Will Google’s Sweetened Bid for On2 Close the Deal?

Here and elsewhere, On2 shareholders dissatisfied with Google’s takeover offer for the video-compression company have campaigned against the proposed acquisition.

They’ve actually done more than that, alleging improper and untoward conduct by On2 principals and board members, some of whom were deemed to have gotten too cozy with Google and not open enough to offers from other potential acquirers.

It has been an ugly episode, for On2 and for Google, which never misses an opportunity to burnish its self-proclaimed corporate image as a non evildoer. While it hasn’t been established that Google perpetrated any dubious deeds in the context of its pursuit of On2, the ensuing charges and countercharges were unedifying.
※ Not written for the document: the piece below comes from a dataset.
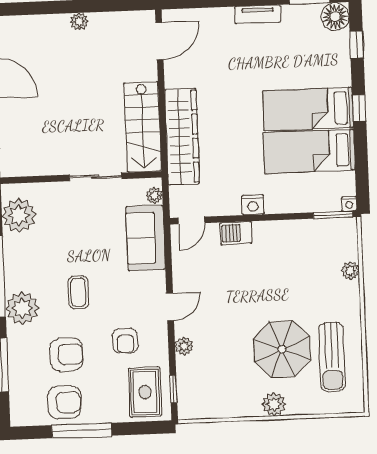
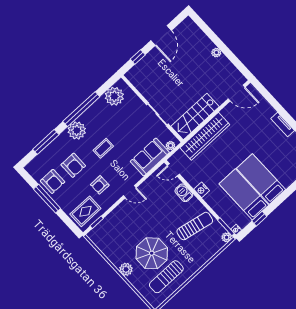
window: (359, 108) -> (259, 219), moved
sun lounger: (295, 257) -> (195, 226), added
plant: (350, 271) -> (227, 237), moved
plant: (184, 346) -> (118, 211), removed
It could have gone better, and perhaps it would have done if Google had made a higher offer at the onset.

Figuring that late is better than never, Google has decided to sweeten its bid for On2. In what it described today as its “final offer,” Google proposes to give On2 stockholders an extra 15 cents in cash for every On2 share they hold, plus the originally proposed exchange of 0.001 shares of Google Class A common stock for each share of On2 stock.

Said On2 and Google in a statement:

“By increasing the consideration offered to On2’s stockholders by an additional $0.15 per share in cash, On2’s stockholders will receive additional value for their On2 common stock that Google and On2 believe better reflects the value that On2’s stockholders would have received had the acquisition closed closer to the time of its announcement in August 2009. This increase in the consideration that Google is offering to On2’s stockholders constitutes Google’s final offer.”

With the modified terms in effect, the deal would be worth about $134 million, up 20 percent on an initial arrangement valued at about $107.4 million. A large number of On2 shareholders weren’t happy with that offer — or how it came about — and they rebuffed it forcefully, compelling the company to twice postpone a shareholder meeting designed to confer official approval on the deal.

The company’s board, which has approved of the sale to Google all along, recommends acceptance of the revised bid. Shareholders will have an opportunity to pass judgment on the deal at a meeting on February 17.

Will they be favorably disposed to the sweetened offer? Will this meeting, unlike the other ones, actually take place? I’d like to hear directly from On2 shareholders, especially those — and there were many of them — who were opposed to the initial bid.

3 responses to “Will Google’s Sweetened Bid for On2 Close the Deal?

  1. Most of the millions of shares that have been bought lately are from large Institutions since On2 unethically extended the date at which shareholders are eligible to vote who On2 is hoping to sway in their favor thus the extra 15 cents. Believe me when I say the extra 15 cents wasn’t put there to get the vote of us small time retail holders that have blocked this merger so far. Matt Frost knows that isn’t going to happen.
    As far as another bid coming from somewhere else, don’t think that is all we are holding out for. We also have no problem in voting out the current management and Board of Directors. The process has already been started. We’re willing to take our lumps even if it causes the stock price to plummet and rebuild the company with new blood.

  2. Thanks for the reply, Lawrence.

    Do you and your associates feel confident that you can displace the executive management and board of directors; or are you of the view that it’s a quixotic campaign — more about principle than about the ultimate outcome?

  3. Absolutely I feel confident we can displace them. We just need block this merger vote one more time.